>>>>>

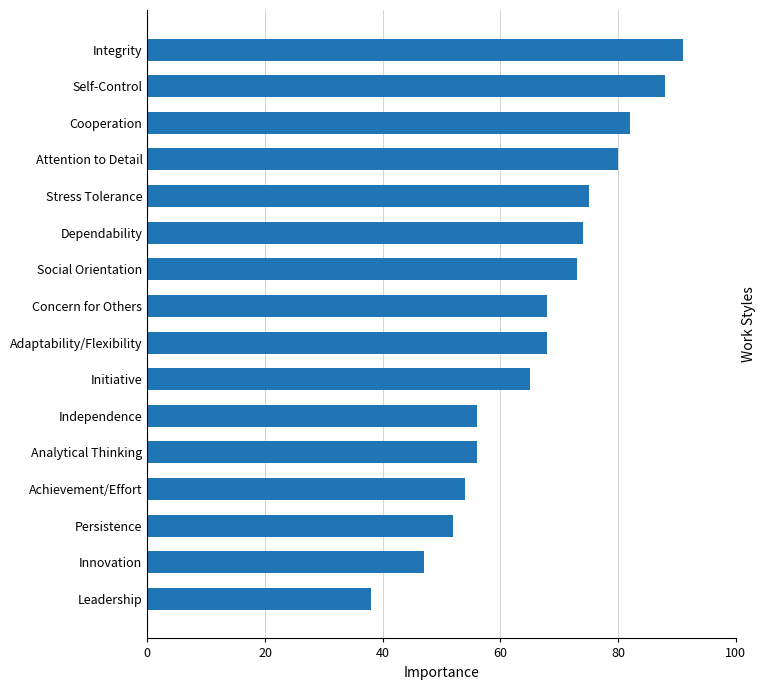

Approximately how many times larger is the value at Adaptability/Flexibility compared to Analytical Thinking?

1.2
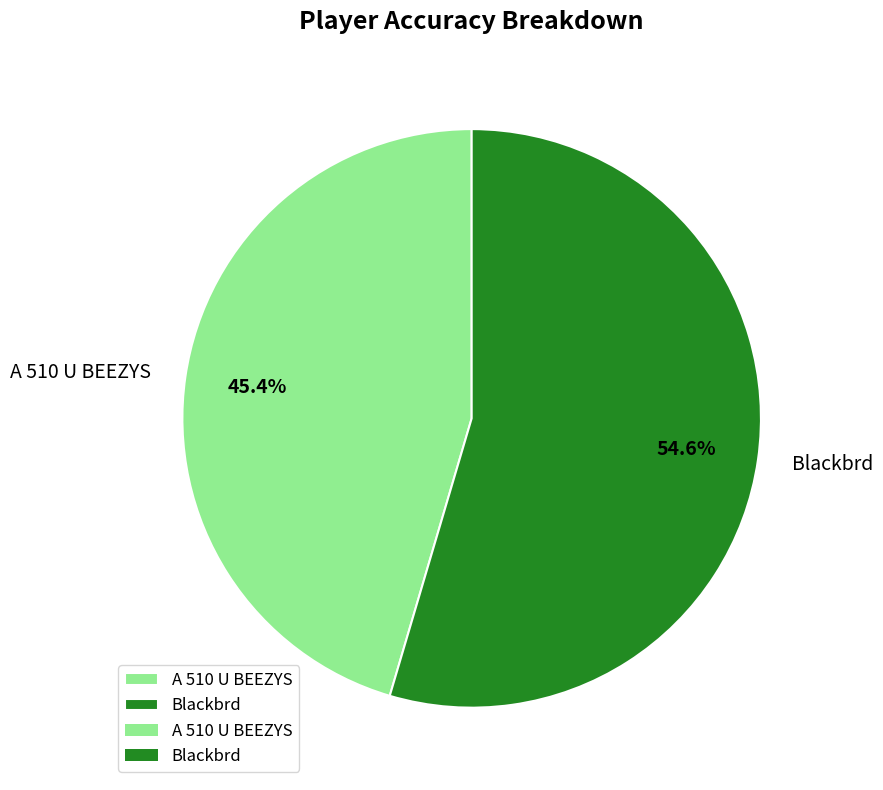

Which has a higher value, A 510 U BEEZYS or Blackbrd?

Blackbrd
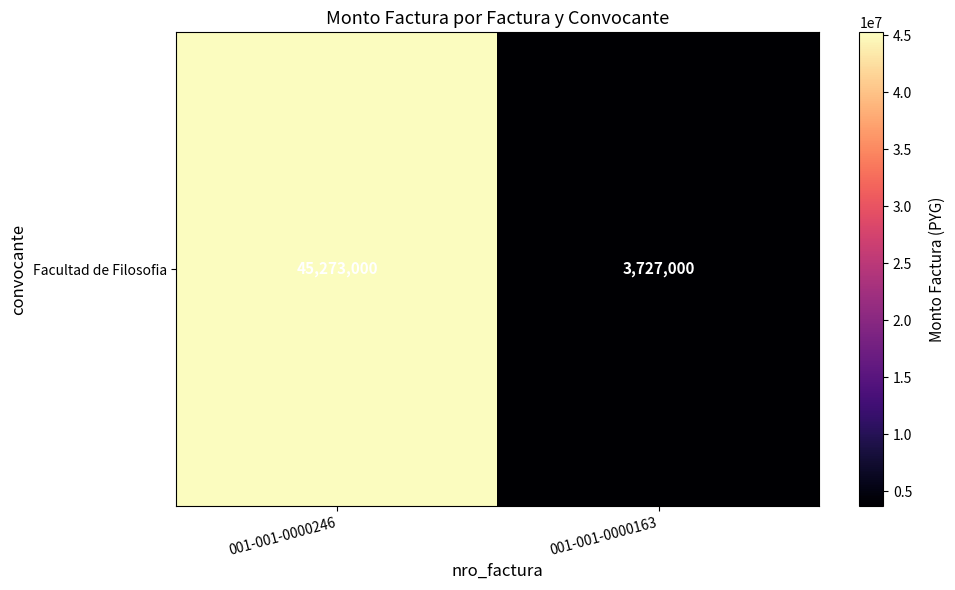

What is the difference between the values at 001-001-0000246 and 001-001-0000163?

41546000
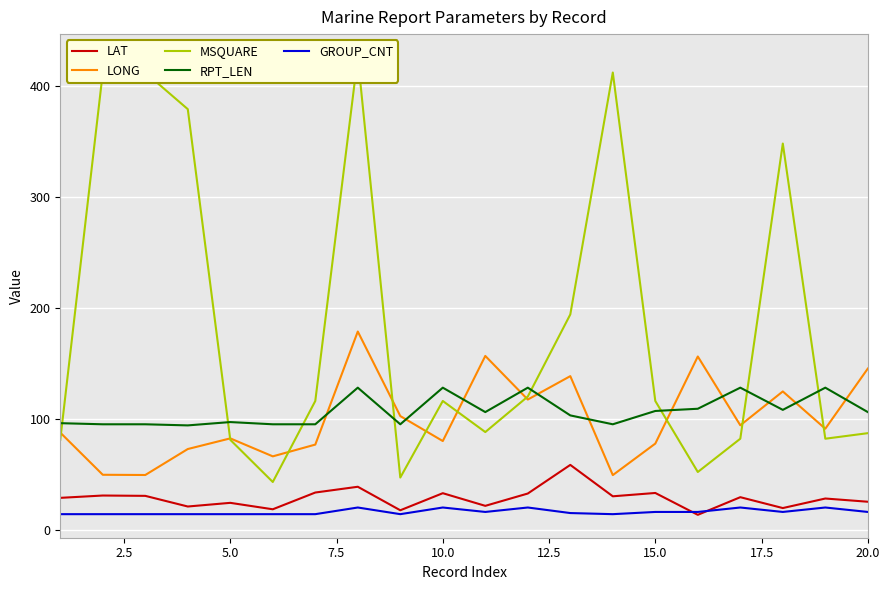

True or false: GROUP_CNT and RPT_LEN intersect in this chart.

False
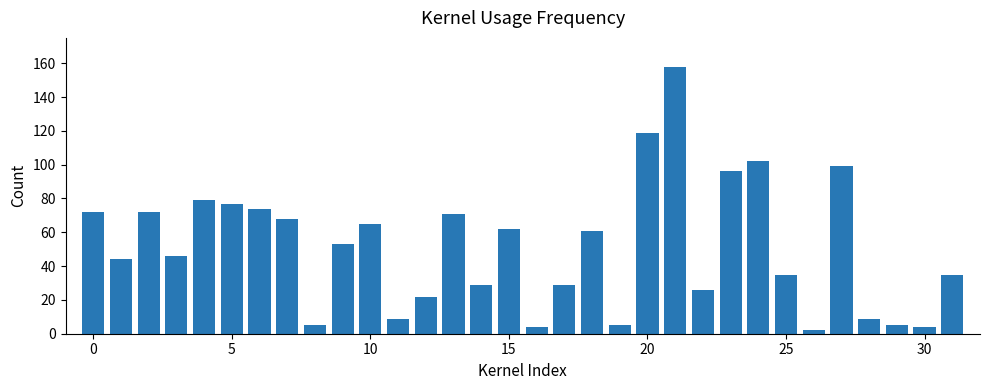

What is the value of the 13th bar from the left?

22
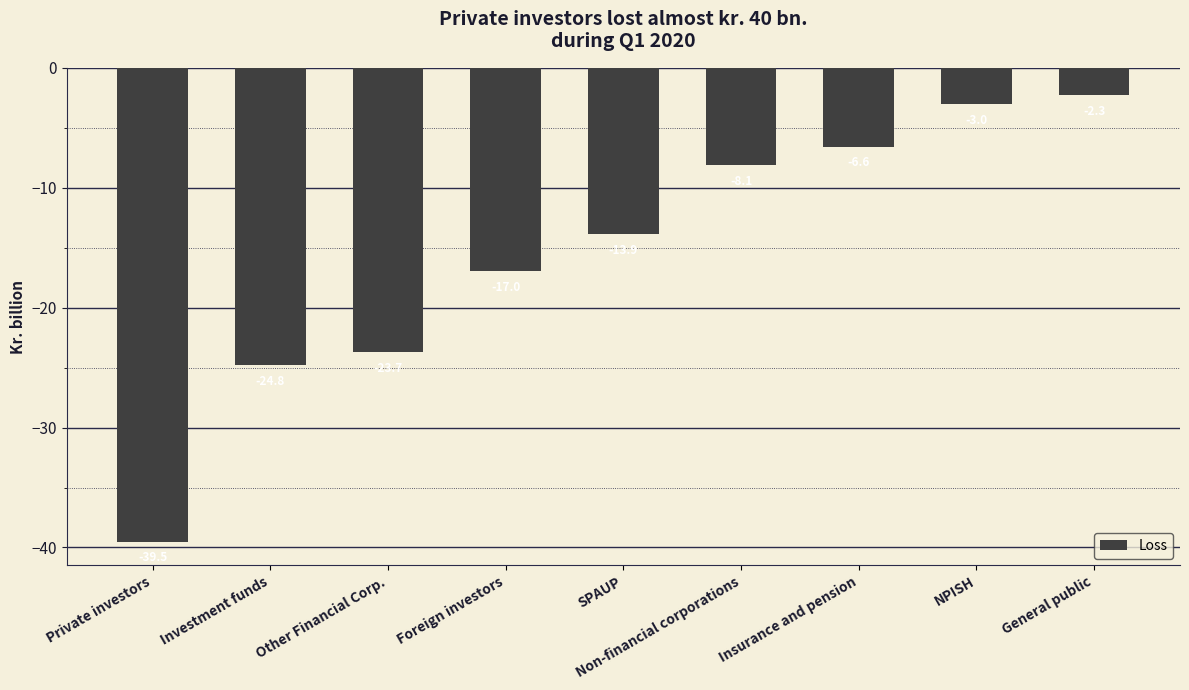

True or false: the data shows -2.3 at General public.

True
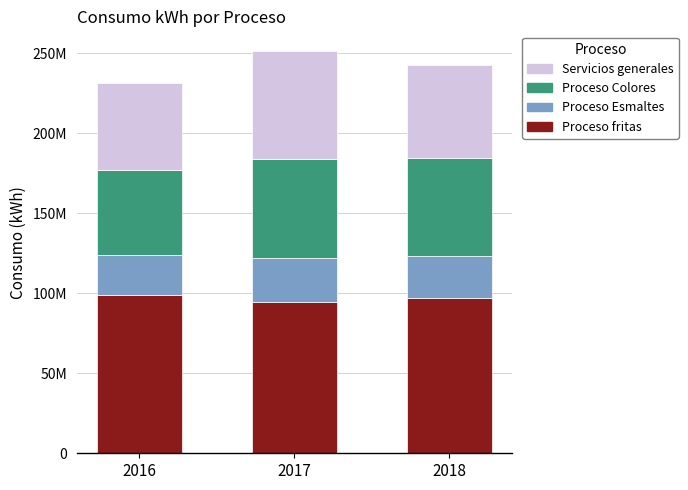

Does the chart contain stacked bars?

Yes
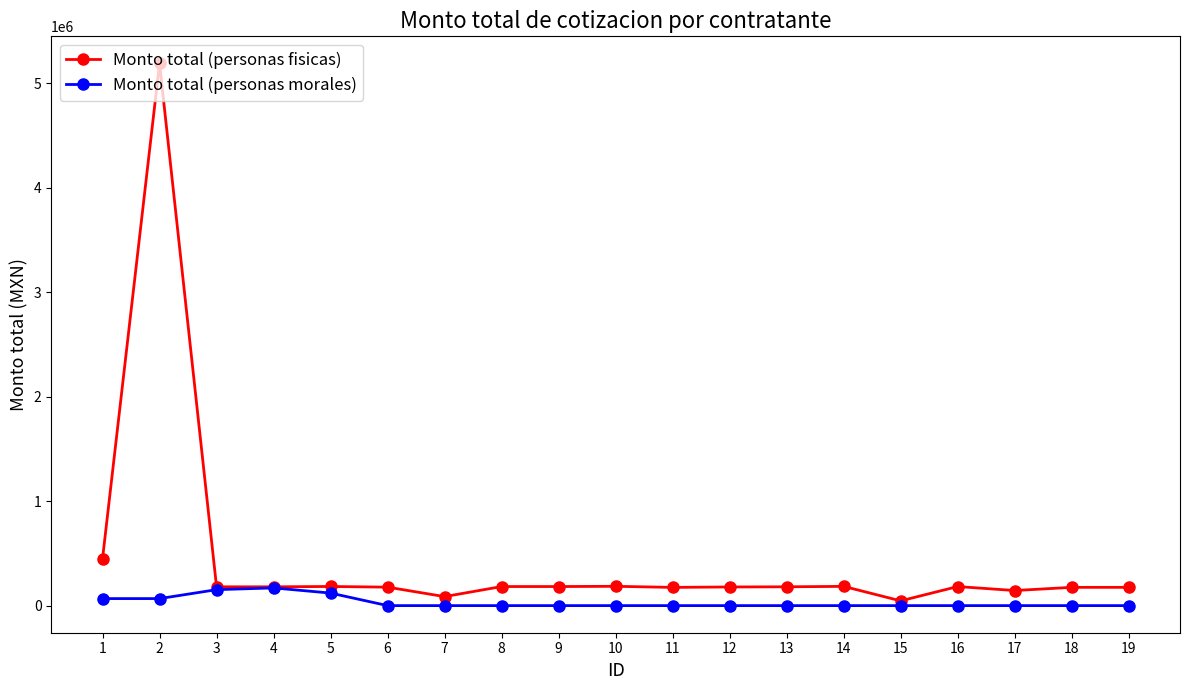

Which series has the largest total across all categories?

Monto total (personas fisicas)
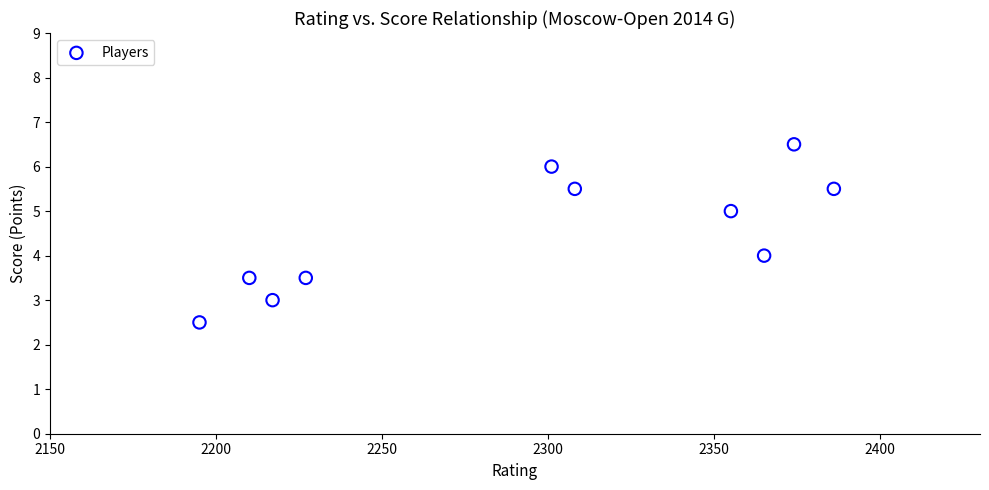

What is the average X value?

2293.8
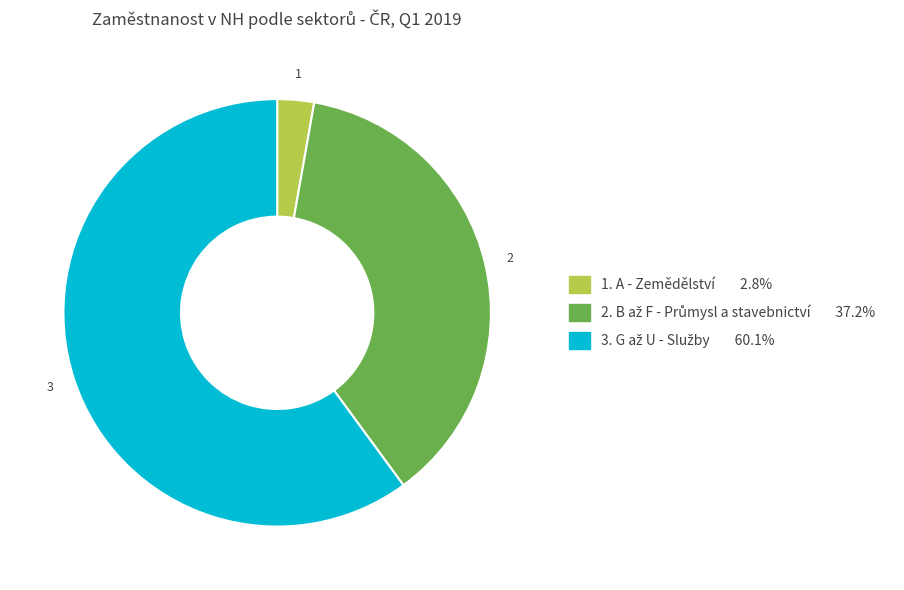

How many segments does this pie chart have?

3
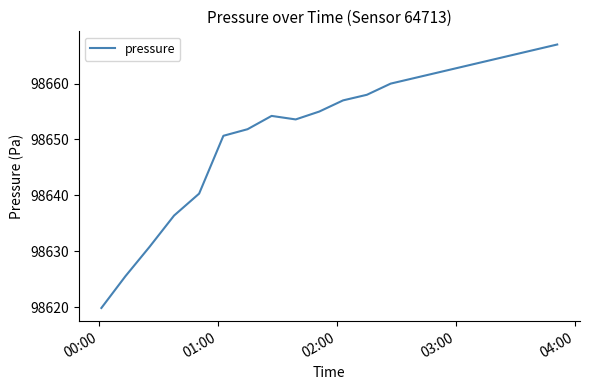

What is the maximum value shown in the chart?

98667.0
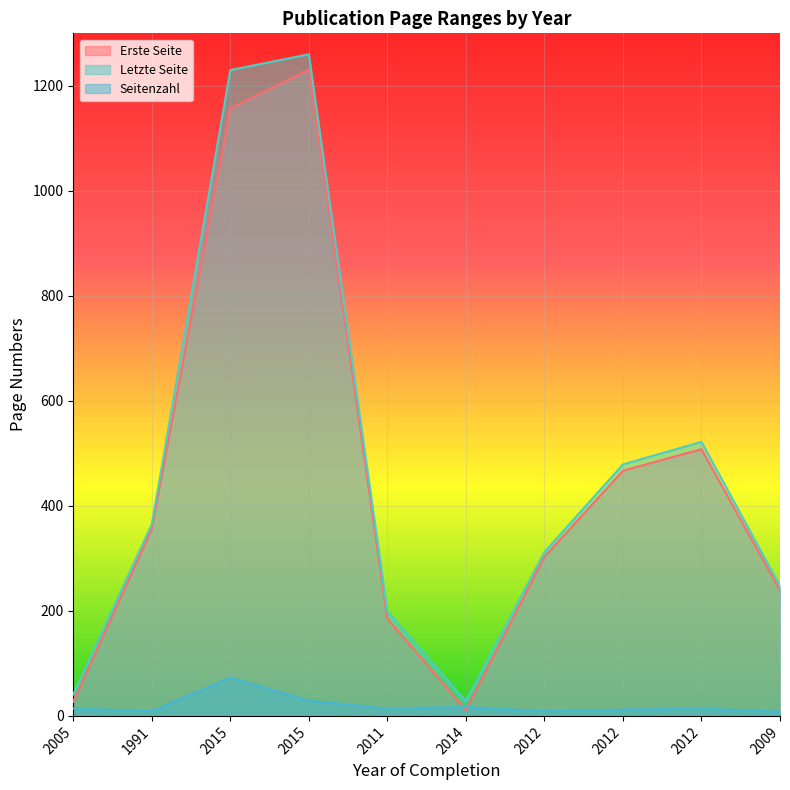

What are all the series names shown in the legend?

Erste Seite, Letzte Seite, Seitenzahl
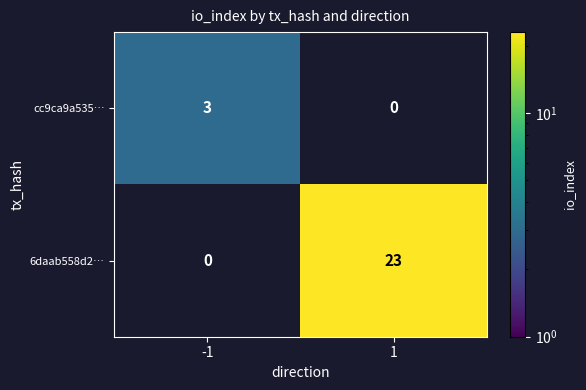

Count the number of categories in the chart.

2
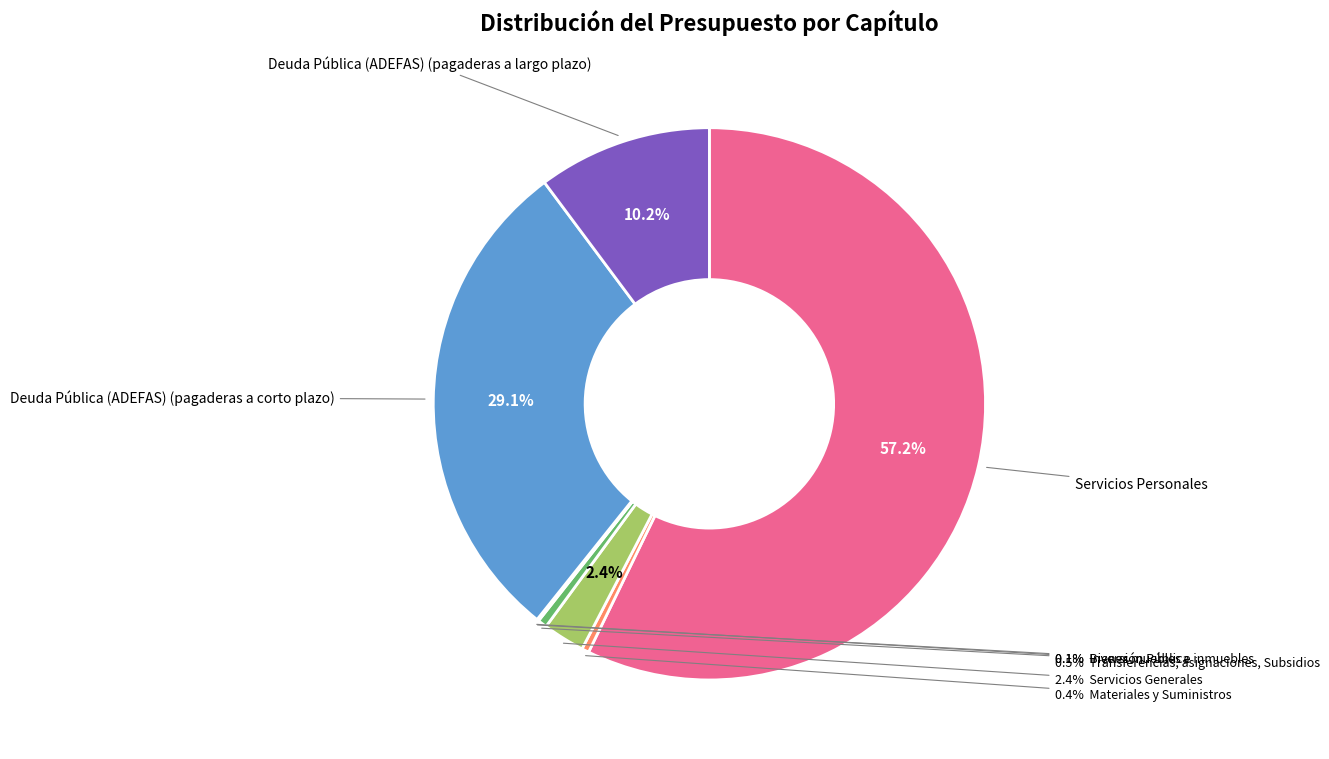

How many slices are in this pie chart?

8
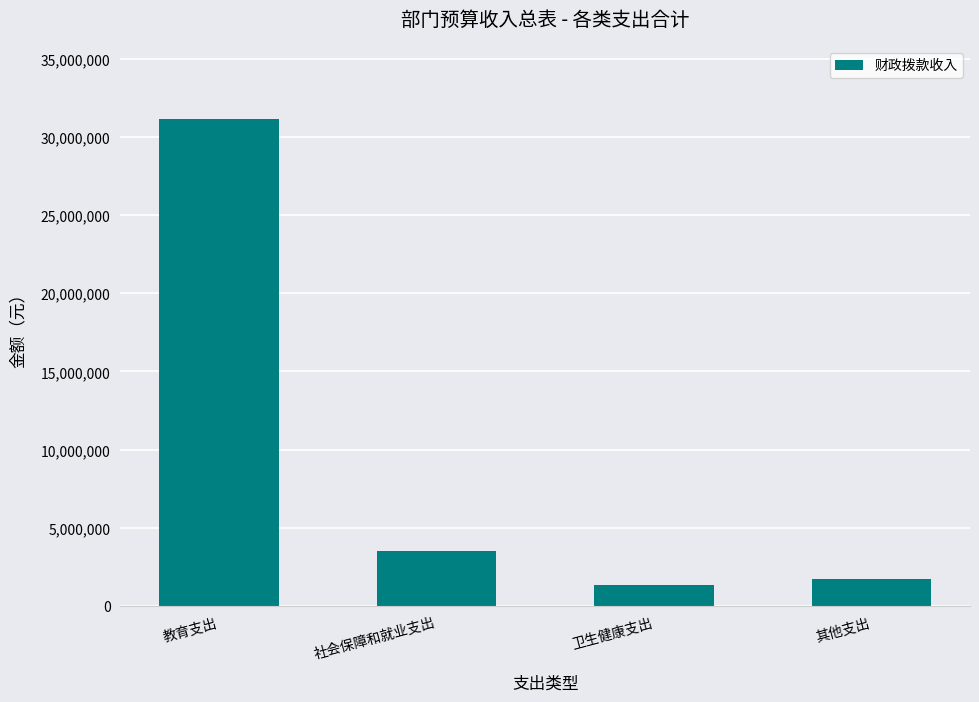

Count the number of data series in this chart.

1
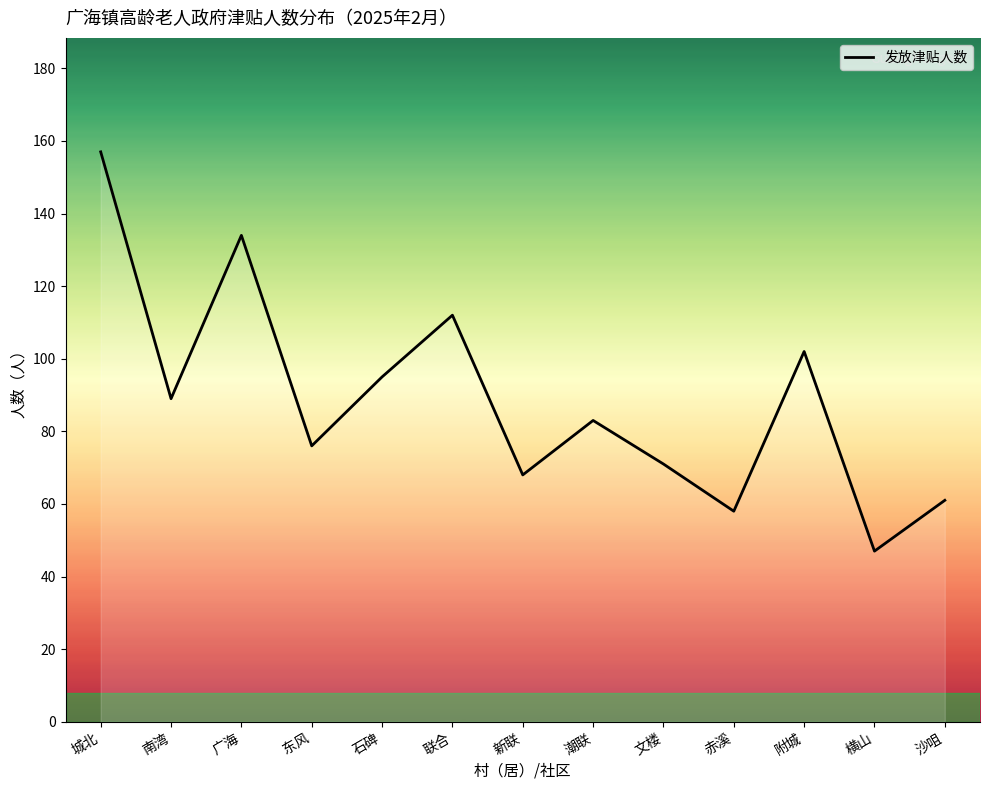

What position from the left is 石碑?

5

<<<<<

- [What you will do]:
Retype the material above word for word, leaving out the pictures.

- [Reply]:
Approximately how many times larger is the value at Adaptability/Flexibility compared to Analytical Thinking?

1.2

Which has a higher value, A 510 U BEEZYS or Blackbrd?

Blackbrd

What is the difference between the values at 001-001-0000246 and 001-001-0000163?

41546000

True or false: GROUP_CNT and RPT_LEN intersect in this chart.

False

What is the value of the 13th bar from the left?

22

True or false: the data shows -2.3 at General public.

True

Does the chart contain stacked bars?

Yes

Which series has the largest total across all categories?

Monto total (personas fisicas)

What is the average X value?

2293.8

How many segments does this pie chart have?

3

What is the maximum value shown in the chart?

98667.0

What are all the series names shown in the legend?

Erste Seite, Letzte Seite, Seitenzahl

Count the number of categories in the chart.

2

How many slices are in this pie chart?

8

Count the number of data series in this chart.

1

What position from the left is 石碑?

5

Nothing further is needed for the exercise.